TEXTO DEL DOCUMENTO:
Saber leer entre viñas y tener pico fino (I)

  • El enólogo argumenta que el catador no nace, sino que se hace y recuerda que el primer instinto del bebé es reconocer el pecho de su madre por el olfato

  • El profesor Palacios desmonta en una nueva entrega de 'mitos y leyendas' el miedo habitual de los consumidores a percibir y describir los aromas del vino

La gran masa de consumidores siente pavor al enfrentarse al vino. En ese contexto de miedo escénico, la gente dirime no conocerlo, no entenderlo, no saber descifrarlo y necesitar asistencia técnica para llegar al clímax interpretativo del mismo. Es cuando llega por suerte el avezado catador de oficio a sacarle de sus tinieblas enófilas y salvarle de su repudiable ignorancia sensorial. Cuántas veces he tenido que escuchar en reuniones esa temida pregunta: «¿oye, tú que sabes de vinos, qué tal si pedimos otra botellita de éstas, o pedimos otro? Es que yo no tengo ni idea y no me atrevo a decidir por si hago el ridículo». O ésa otra que reza: «venga cuéntanos, tú que entiendes, ¿a qué tiene que oler este vino?», mientras todos los ojos te enfocan esperando ilumines sus pituitarias mientras tú piensas en silencio qué decir ante tal expresión verbal [«tener que» + «infinitivo» expresa obligación o necesidad, actitudes poco apetecibles cuando bebemos vino].

Ciertamente, hemos de lamentar los involucrados en el sector que el gran público sienta pánico cuando está acompañado de un producto derivado del sector primario, que es el fruto del esfuerzo del hombre y cuyo proceso proviene de algo tan natural y ancestral como es la fermentación de la uva.

Así que aquí nos proponemos derrumbar el mito de las amplias y voraces tragaderas del consumidor mediocre y del catador que nace, no se hace. Mentira y gorda: todos somos catadores desde el momento en que llegamos a este mundo. Lo primero que hacemos al nacer es amochar nuestra nariz en el pecho de mamá y reconocerla por su aroma, además de su innato cariño. Una vez reconocida, abrimos nuestra boca y nos amamanta con toda su ternura. Por suerte, y en ese momento íntimo, no necesitamos interpretaciones ni explicaciones para saborear tan grato elixir. Podemos afirmar entonces: «si cato, existo».

TAREAS DEL EJERCICIO:
- a) En el texto sobre la cata de vino, ¿qué es lo primero que hacemos al nacer?
- b) Resume de forma más breve el párrafo del texto sobre la cata de vino que empieza con «Así que aquí nos proponemos».
- c) Continúa el texto sobre la cata de vino a partir de su última oración.

Entradas tomadas de una colección:
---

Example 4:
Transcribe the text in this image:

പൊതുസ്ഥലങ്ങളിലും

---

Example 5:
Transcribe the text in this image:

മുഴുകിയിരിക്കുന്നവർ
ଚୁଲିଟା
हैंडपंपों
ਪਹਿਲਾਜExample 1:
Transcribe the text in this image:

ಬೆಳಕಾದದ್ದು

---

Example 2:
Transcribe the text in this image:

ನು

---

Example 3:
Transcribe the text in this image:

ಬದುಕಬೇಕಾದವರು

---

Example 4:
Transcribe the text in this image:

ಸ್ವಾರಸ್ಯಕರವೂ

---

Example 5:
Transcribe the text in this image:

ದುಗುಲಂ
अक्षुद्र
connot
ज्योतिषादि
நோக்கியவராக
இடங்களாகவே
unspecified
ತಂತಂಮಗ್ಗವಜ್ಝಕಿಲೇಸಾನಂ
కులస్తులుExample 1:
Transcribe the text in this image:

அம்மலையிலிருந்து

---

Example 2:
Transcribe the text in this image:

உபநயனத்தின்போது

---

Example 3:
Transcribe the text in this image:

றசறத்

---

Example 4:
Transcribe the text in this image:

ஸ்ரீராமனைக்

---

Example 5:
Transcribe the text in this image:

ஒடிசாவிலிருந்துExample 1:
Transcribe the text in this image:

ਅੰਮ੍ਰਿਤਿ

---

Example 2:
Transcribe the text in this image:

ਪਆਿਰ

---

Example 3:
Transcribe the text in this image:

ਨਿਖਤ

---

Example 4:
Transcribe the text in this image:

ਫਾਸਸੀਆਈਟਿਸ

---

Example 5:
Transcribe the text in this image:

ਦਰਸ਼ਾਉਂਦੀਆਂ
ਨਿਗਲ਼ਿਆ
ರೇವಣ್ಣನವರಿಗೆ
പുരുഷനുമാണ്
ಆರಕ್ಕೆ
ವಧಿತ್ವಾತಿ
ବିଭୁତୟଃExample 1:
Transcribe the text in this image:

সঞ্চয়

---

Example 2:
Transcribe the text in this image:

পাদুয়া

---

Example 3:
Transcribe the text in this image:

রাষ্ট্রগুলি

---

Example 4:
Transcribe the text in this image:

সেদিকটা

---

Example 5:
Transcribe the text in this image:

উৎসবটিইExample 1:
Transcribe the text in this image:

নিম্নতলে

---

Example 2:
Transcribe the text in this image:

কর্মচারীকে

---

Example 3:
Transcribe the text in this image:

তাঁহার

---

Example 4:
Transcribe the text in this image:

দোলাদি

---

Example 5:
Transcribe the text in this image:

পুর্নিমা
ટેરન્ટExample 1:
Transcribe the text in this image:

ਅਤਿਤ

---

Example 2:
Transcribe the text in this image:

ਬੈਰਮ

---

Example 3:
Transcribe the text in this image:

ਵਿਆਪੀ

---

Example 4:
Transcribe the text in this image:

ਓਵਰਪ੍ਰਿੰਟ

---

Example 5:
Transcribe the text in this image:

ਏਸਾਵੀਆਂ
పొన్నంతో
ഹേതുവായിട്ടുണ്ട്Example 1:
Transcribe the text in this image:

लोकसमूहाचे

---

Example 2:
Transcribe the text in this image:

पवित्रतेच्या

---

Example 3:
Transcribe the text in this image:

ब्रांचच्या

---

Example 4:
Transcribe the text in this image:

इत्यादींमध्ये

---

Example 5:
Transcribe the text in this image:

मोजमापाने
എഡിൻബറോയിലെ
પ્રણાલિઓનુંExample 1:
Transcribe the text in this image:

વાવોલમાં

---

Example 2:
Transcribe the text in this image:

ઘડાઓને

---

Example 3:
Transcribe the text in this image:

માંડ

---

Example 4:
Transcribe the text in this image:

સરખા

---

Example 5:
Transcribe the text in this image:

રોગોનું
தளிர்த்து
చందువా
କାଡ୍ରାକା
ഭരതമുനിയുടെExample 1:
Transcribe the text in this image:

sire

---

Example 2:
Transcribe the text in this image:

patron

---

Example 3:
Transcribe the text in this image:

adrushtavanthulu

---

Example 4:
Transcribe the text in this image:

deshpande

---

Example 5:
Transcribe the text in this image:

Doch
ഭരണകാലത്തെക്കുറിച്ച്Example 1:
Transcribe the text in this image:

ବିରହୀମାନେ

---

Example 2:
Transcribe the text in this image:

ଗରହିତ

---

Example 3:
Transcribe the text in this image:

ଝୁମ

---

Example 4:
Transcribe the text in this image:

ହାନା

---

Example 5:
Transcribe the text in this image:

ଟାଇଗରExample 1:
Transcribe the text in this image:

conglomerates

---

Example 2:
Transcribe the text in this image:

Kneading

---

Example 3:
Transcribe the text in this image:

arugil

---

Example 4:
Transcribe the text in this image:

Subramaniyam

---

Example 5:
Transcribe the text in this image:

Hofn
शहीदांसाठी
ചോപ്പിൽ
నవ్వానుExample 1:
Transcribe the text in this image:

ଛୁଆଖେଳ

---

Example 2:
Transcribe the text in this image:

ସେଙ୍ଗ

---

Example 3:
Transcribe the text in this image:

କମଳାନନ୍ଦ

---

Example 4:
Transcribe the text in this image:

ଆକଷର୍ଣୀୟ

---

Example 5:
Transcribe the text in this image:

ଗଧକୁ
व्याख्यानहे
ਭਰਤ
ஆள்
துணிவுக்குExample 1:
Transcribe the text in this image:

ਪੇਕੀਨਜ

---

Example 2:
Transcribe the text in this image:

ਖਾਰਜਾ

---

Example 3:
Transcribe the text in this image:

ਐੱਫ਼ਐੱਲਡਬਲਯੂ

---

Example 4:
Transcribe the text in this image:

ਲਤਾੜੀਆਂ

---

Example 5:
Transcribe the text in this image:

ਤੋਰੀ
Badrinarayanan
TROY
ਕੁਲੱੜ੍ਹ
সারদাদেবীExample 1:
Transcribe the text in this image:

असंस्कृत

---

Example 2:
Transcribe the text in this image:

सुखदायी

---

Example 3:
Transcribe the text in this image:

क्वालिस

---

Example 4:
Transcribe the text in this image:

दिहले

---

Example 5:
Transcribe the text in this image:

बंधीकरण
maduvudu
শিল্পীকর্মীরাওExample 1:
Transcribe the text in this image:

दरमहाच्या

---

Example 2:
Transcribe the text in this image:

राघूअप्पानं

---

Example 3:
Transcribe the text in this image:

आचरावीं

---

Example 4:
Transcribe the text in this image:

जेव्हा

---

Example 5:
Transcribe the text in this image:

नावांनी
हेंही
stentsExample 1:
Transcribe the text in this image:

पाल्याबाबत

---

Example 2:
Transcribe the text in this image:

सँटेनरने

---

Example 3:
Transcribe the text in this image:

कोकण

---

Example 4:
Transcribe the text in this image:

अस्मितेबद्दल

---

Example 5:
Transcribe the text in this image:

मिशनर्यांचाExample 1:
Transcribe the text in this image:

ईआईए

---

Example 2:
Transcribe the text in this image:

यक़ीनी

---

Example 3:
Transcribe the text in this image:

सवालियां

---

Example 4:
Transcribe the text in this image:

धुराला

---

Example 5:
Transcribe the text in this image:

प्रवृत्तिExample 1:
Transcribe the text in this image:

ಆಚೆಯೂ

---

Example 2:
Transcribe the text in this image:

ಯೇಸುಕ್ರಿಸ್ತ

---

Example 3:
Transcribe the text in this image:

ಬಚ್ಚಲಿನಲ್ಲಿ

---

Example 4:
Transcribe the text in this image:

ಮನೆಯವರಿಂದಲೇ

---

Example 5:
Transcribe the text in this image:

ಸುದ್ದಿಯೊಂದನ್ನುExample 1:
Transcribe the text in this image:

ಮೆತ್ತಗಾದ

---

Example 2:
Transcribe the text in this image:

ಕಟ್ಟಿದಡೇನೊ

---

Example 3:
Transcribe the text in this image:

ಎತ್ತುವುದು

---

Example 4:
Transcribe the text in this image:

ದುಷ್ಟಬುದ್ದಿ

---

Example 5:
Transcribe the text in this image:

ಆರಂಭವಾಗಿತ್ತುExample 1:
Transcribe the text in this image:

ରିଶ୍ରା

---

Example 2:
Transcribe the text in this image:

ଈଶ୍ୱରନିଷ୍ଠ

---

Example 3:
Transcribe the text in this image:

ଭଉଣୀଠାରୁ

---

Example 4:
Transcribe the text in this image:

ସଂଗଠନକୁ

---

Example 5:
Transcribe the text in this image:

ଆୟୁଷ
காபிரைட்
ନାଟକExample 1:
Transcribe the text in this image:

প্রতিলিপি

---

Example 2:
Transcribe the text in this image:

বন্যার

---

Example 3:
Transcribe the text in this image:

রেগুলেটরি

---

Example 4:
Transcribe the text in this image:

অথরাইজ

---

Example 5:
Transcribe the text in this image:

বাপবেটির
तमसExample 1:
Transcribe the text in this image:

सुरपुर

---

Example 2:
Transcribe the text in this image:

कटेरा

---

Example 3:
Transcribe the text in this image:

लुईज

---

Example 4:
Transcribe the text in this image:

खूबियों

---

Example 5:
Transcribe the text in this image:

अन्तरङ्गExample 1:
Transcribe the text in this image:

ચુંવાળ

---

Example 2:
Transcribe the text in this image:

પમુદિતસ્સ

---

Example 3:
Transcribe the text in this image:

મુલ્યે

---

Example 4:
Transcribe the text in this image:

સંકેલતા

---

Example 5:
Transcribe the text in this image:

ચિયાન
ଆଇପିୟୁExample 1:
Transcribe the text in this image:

RESULTADOS:
- a) Acercamos la nariz al pecho de la madre y la reconocemos por su aroma.

- b) El autor quiere desmontar el mito del consumidor mediocre y del catador que nace, no se hace. Sostiene que todos somos catadores desde que llegamos al mundo. Al nacer, reconocemos a la madre por el aroma de su pecho y luego nos amamanta, sin que necesitemos explicaciones para saborear ese alimento. De ahí concluye: «si cato, existo».

- c)
Siguiendo el esquema anterior, podemos decir que el olfato es un sentido muy primario encargado de detectar los olores, simple y llanamente por una cuestión de supervivencia animal en un medio ambiente que nos puede resultar hostil. Es un sistema quimiorreceptor muy poderoso en el que actúan como estímulos las partículas aromáticas u odoríferas desprendidas de los cuerpos volátiles.

La pituitaria olfativa humana posee más de 10.000 receptores específicos diferentes para los aromas. La fisiología básica del funcionamiento del sentido del olfato fue explicado por dos científicos: Richard Axel (Universidad de Columbia, en Nueva York) y Linda Buck (Centro de Cáncer Fred Hutchinson, en Seattle), galardonados con el Premio Nobel de Medicina en el año 2004 por dar luz y conocimiento a uno de los sentidos más necesarios, poderosos y enigmáticos del ser humano.

Los objetos olorosos liberan a la atmósfera moléculas volátiles transportadas por el aire que percibimos al inspirar gracias a los receptores de la pituitaria. Estas moléculas alcanzan la mucosa olfativa, que consta de tres tipos característicos de células: las células olfativas sensoriales, las células de sostén y las células basales, que se dividen aproximadamente una vez al mes y reemplazan a las células olfativas moribundas.

Interesante este concepto de refresco celular continuo para mantener a punto y en buen estado de funcionamiento nuestro radar de detección de moléculas odorantes. Parece el diseño de una maquinaría perfecta creada en una serie de ciencia ficción, pero no, en realidad se trata de nosotros mismos.